[[ Passage for review, beginning ]]
If the general election takes place by late 2024, however, a new Seanad could be elected under the current system and responsibility for reform would pass to the next government.

Irish Times Political Editor Pat Leahy describes the case, in which Heneghan was represented by the Free Legal Advice Centres (FLAC) as “very clever, while also being very simple. It was to point out the contradiction between the Constitution as amended in 1979 and the original Electoral Act. It is pretty clear that it has led to the end of the university seats as we now know them. Will that have a big impact on the Seanad in the future? I have my doubts.”

Taoiseach Leo Varadkar is due to address the Senate on Thursday and Leahy says it will be interesting to see whether he lays out any plans the Government may have to address the issue. “If he doesn’t then we can reasonably conclude that they just haven’t decided what to do yet. But he may give an insight into the Government’s thinking. It will also be interesting to see if the Government, if they do present a reform plan, confine it merely to the university senators.”

The Seanad has been the subject of numerous reports recommending reform over the years. The most recent, the Manning Report in 2015, proposed extending the franchise for most seats to all citizens, including residents of Northern Ireland. Heneghan would also like to see a much broader extension of voting rights. “If it’s just extended to graduates, less than half of my family would be able to vote. I’d like all of my family to be able to vote.”

“The whole episode, and Tomás’s achievement in securing this legal victory, just demonstrates again that f the established interests of the State really don’t want to do something, then very often the reality I that the only way to get them to do it is to force them to do it in court,” says Leahy.
[[ Passage for review, end ]]
[[ Provided material, beginning ]]
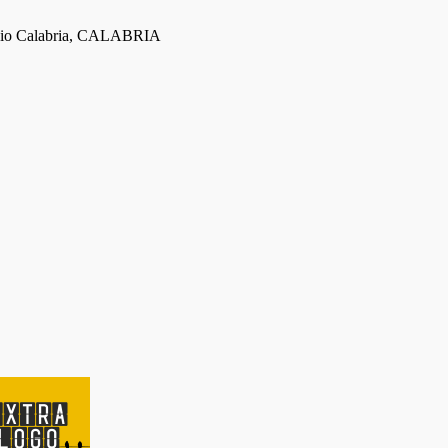
eggio Calabria, CALABRIA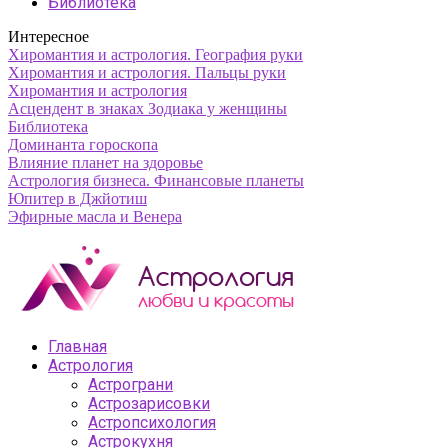
Библиотека
Интересное
Хиромантия и астрология. География руки
Хиромантия и астрология. Пальцы руки
Хиромантия и астрология
Асцендент в знаках Зодиака у женщины
Библиотека
Доминанта гороскопа
Влияние планет на здоровье
Астрология бизнеса. Финансовые планеты
Юпитер в Джйотиш
Эфирные масла и Венера
Главная
Астрология
Астрограни
Астрозарисовки
Астропсихология
Астрокухня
[[ Provided material, end ]]
What the exercise asks: Please copy out everything from "If the general" down to "the next government." in the passage on Seanad reform, changing "general election" to "national election".

Answer for this exercise:
If the national election takes place by late 2024, however, a new Seanad could be elected under the current system and responsibility for reform would pass to the next government.